■ TASK DIRECTIONS:
Could you return the whole listing exactly?

(ENTRIES PROVIDED Opens)

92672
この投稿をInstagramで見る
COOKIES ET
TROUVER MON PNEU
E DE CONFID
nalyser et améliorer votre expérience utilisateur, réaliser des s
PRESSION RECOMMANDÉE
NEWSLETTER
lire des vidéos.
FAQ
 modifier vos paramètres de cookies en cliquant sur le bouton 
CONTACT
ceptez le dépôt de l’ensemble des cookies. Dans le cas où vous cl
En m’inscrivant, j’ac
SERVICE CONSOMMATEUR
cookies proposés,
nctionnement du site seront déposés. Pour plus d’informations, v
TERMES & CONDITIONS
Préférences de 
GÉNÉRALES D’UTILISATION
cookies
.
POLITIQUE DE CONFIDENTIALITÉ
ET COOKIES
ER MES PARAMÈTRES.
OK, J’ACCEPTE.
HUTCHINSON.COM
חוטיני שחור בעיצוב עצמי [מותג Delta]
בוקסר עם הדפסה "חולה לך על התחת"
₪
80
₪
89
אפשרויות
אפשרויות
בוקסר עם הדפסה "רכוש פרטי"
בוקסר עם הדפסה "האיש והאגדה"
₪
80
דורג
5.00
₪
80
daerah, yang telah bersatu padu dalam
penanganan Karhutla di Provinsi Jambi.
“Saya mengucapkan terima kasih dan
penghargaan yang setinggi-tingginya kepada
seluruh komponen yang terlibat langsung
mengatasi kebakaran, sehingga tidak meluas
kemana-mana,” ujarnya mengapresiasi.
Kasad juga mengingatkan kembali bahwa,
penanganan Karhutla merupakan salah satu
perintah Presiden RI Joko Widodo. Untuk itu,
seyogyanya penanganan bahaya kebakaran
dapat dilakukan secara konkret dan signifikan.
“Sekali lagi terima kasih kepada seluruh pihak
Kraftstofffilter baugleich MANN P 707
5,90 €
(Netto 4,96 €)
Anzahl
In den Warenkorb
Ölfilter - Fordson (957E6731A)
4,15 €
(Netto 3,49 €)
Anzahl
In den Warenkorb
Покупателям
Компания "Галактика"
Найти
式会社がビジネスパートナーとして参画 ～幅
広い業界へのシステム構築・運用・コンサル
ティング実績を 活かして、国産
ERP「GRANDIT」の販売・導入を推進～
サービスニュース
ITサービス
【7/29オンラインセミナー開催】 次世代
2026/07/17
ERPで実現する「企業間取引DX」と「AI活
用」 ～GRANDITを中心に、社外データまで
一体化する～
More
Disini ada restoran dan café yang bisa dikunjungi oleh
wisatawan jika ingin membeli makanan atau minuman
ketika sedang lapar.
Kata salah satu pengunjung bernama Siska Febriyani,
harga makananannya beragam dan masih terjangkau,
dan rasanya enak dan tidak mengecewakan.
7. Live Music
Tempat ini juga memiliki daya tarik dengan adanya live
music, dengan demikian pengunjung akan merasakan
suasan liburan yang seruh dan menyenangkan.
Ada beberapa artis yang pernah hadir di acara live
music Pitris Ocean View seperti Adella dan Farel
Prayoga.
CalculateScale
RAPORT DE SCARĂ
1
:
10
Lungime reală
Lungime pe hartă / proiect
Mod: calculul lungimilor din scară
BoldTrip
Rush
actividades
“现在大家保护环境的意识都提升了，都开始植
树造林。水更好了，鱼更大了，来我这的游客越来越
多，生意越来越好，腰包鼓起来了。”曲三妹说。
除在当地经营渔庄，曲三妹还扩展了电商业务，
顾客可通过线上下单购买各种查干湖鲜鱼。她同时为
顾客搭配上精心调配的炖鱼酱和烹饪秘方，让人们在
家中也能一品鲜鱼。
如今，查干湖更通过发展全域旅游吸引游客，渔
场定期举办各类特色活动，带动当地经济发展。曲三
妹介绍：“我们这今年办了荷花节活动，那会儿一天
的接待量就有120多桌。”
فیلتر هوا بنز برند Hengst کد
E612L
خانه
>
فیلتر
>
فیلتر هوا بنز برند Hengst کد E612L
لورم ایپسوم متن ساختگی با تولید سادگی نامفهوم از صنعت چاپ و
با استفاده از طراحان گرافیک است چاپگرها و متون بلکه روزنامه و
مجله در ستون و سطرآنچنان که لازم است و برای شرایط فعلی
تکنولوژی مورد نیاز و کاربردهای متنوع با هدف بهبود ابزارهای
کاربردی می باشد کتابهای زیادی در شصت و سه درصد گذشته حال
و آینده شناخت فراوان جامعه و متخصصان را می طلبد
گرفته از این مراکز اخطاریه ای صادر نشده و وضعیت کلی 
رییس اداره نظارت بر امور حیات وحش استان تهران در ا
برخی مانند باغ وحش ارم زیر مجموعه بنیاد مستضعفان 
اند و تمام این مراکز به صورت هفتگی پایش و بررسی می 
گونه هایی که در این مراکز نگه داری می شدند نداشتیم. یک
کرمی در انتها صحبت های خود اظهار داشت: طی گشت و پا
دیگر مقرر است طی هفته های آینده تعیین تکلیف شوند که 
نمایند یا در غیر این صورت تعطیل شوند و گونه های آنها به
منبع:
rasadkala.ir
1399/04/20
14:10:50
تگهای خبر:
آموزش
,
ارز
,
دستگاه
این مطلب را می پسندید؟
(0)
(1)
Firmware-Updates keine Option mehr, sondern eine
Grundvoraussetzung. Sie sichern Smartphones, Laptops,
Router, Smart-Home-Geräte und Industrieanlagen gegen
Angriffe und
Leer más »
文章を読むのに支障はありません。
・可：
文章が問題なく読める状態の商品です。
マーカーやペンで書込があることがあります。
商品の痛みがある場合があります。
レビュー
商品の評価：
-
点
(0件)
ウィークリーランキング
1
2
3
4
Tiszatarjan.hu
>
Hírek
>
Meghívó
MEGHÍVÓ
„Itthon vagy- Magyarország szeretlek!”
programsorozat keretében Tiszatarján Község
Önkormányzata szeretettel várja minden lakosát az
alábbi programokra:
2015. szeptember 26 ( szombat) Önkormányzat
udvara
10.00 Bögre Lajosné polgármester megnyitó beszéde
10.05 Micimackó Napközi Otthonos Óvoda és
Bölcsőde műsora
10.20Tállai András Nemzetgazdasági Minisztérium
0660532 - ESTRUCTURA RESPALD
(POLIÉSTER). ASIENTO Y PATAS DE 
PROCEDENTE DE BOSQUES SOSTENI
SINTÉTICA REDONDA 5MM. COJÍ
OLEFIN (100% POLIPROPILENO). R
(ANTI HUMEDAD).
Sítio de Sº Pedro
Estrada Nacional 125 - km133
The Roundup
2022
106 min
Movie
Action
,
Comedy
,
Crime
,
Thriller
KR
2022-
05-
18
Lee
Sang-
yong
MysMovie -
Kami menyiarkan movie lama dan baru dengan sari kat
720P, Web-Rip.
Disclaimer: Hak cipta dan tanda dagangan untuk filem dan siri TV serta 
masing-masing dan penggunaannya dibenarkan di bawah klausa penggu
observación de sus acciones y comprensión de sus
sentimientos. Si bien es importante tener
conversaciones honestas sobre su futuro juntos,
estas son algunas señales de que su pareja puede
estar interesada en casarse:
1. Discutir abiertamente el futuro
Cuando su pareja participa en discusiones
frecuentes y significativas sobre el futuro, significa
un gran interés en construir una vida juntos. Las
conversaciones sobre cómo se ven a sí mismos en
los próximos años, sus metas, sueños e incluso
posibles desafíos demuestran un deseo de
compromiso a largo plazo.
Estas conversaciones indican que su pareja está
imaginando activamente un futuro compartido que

(ENTRIES PROVIDED Closes)

■ RESULT:
92672
この投稿をInstagramで見る
COOKIES ET
TROUVER MON PNEU
E DE CONFID
nalyser et améliorer votre expérience utilisateur, réaliser des s
PRESSION RECOMMANDÉE
NEWSLETTER
lire des vidéos.
FAQ
 modifier vos paramètres de cookies en cliquant sur le bouton 
CONTACT
ceptez le dépôt de l’ensemble des cookies. Dans le cas où vous cl
En m’inscrivant, j’ac
SERVICE CONSOMMATEUR
cookies proposés,
nctionnement du site seront déposés. Pour plus d’informations, v
TERMES & CONDITIONS
Préférences de 
GÉNÉRALES D’UTILISATION
cookies
.
POLITIQUE DE CONFIDENTIALITÉ
ET COOKIES
ER MES PARAMÈTRES.
OK, J’ACCEPTE.
HUTCHINSON.COM
חוטיני שחור בעיצוב עצמי [מותג Delta]
בוקסר עם הדפסה "חולה לך על התחת"
₪
80
₪
89
אפשרויות
אפשרויות
בוקסר עם הדפסה "רכוש פרטי"
בוקסר עם הדפסה "האיש והאגדה"
₪
80
דורג
5.00
₪
80
daerah, yang telah bersatu padu dalam
penanganan Karhutla di Provinsi Jambi.
“Saya mengucapkan terima kasih dan
penghargaan yang setinggi-tingginya kepada
seluruh komponen yang terlibat langsung
mengatasi kebakaran, sehingga tidak meluas
kemana-mana,” ujarnya mengapresiasi.
Kasad juga mengingatkan kembali bahwa,
penanganan Karhutla merupakan salah satu
perintah Presiden RI Joko Widodo. Untuk itu,
seyogyanya penanganan bahaya kebakaran
dapat dilakukan secara konkret dan signifikan.
“Sekali lagi terima kasih kepada seluruh pihak
Kraftstofffilter baugleich MANN P 707
5,90 €
(Netto 4,96 €)
Anzahl
In den Warenkorb
Ölfilter - Fordson (957E6731A)
4,15 €
(Netto 3,49 €)
Anzahl
In den Warenkorb
Покупателям
Компания "Галактика"
Найти
式会社がビジネスパートナーとして参画 ～幅
広い業界へのシステム構築・運用・コンサル
ティング実績を 活かして、国産
ERP「GRANDIT」の販売・導入を推進～
サービスニュース
ITサービス
【7/29オンラインセミナー開催】 次世代
2026/07/17
ERPで実現する「企業間取引DX」と「AI活
用」 ～GRANDITを中心に、社外データまで
一体化する～
More
Disini ada restoran dan café yang bisa dikunjungi oleh
wisatawan jika ingin membeli makanan atau minuman
ketika sedang lapar.
Kata salah satu pengunjung bernama Siska Febriyani,
harga makananannya beragam dan masih terjangkau,
dan rasanya enak dan tidak mengecewakan.
7. Live Music
Tempat ini juga memiliki daya tarik dengan adanya live
music, dengan demikian pengunjung akan merasakan
suasan liburan yang seruh dan menyenangkan.
Ada beberapa artis yang pernah hadir di acara live
music Pitris Ocean View seperti Adella dan Farel
Prayoga.
CalculateScale
RAPORT DE SCARĂ
1
:
10
Lungime reală
Lungime pe hartă / proiect
Mod: calculul lungimilor din scară
BoldTrip
Rush
actividades
“现在大家保护环境的意识都提升了，都开始植
树造林。水更好了，鱼更大了，来我这的游客越来越
多，生意越来越好，腰包鼓起来了。”曲三妹说。
除在当地经营渔庄，曲三妹还扩展了电商业务，
顾客可通过线上下单购买各种查干湖鲜鱼。她同时为
顾客搭配上精心调配的炖鱼酱和烹饪秘方，让人们在
家中也能一品鲜鱼。
如今，查干湖更通过发展全域旅游吸引游客，渔
场定期举办各类特色活动，带动当地经济发展。曲三
妹介绍：“我们这今年办了荷花节活动，那会儿一天
的接待量就有120多桌。”
فیلتر هوا بنز برند Hengst کد
E612L
خانه
>
فیلتر
>
فیلتر هوا بنز برند Hengst کد E612L
لورم ایپسوم متن ساختگی با تولید سادگی نامفهوم از صنعت چاپ و
با استفاده از طراحان گرافیک است چاپگرها و متون بلکه روزنامه و
مجله در ستون و سطرآنچنان که لازم است و برای شرایط فعلی
تکنولوژی مورد نیاز و کاربردهای متنوع با هدف بهبود ابزارهای
کاربردی می باشد کتابهای زیادی در شصت و سه درصد گذشته حال
و آینده شناخت فراوان جامعه و متخصصان را می طلبد
گرفته از این مراکز اخطاریه ای صادر نشده و وضعیت کلی 
رییس اداره نظارت بر امور حیات وحش استان تهران در ا
برخی مانند باغ وحش ارم زیر مجموعه بنیاد مستضعفان 
اند و تمام این مراکز به صورت هفتگی پایش و بررسی می 
گونه هایی که در این مراکز نگه داری می شدند نداشتیم. یک
کرمی در انتها صحبت های خود اظهار داشت: طی گشت و پا
دیگر مقرر است طی هفته های آینده تعیین تکلیف شوند که 
نمایند یا در غیر این صورت تعطیل شوند و گونه های آنها به
منبع:
rasadkala.ir
1399/04/20
14:10:50
تگهای خبر:
آموزش
,
ارز
,
دستگاه
این مطلب را می پسندید؟
(0)
(1)
Firmware-Updates keine Option mehr, sondern eine
Grundvoraussetzung. Sie sichern Smartphones, Laptops,
Router, Smart-Home-Geräte und Industrieanlagen gegen
Angriffe und
Leer más »
文章を読むのに支障はありません。
・可：
文章が問題なく読める状態の商品です。
マーカーやペンで書込があることがあります。
商品の痛みがある場合があります。
レビュー
商品の評価：
-
点
(0件)
ウィークリーランキング
1
2
3
4
Tiszatarjan.hu
>
Hírek
>
Meghívó
MEGHÍVÓ
„Itthon vagy- Magyarország szeretlek!”
programsorozat keretében Tiszatarján Község
Önkormányzata szeretettel várja minden lakosát az
alábbi programokra:
2015. szeptember 26 ( szombat) Önkormányzat
udvara
10.00 Bögre Lajosné polgármester megnyitó beszéde
10.05 Micimackó Napközi Otthonos Óvoda és
Bölcsőde műsora
10.20Tállai András Nemzetgazdasági Minisztérium
0660532 - ESTRUCTURA RESPALD
(POLIÉSTER). ASIENTO Y PATAS DE 
PROCEDENTE DE BOSQUES SOSTENI
SINTÉTICA REDONDA 5MM. COJÍ
OLEFIN (100% POLIPROPILENO). R
(ANTI HUMEDAD).
Sítio de Sº Pedro
Estrada Nacional 125 - km133
The Roundup
2022
106 min
Movie
Action
,
Comedy
,
Crime
,
Thriller
KR
2022-
05-
18
Lee
Sang-
yong
MysMovie -
Kami menyiarkan movie lama dan baru dengan sari kat
720P, Web-Rip.
Disclaimer: Hak cipta dan tanda dagangan untuk filem dan siri TV serta 
masing-masing dan penggunaannya dibenarkan di bawah klausa penggu
observación de sus acciones y comprensión de sus
sentimientos. Si bien es importante tener
conversaciones honestas sobre su futuro juntos,
estas son algunas señales de que su pareja puede
estar interesada en casarse:
1. Discutir abiertamente el futuro
Cuando su pareja participa en discusiones
frecuentes y significativas sobre el futuro, significa
un gran interés en construir una vida juntos. Las
conversaciones sobre cómo se ven a sí mismos en
los próximos años, sus metas, sueños e incluso
posibles desafíos demuestran un deseo de
compromiso a largo plazo.
Estas conversaciones indican que su pareja está
imaginando activamente un futuro compartido que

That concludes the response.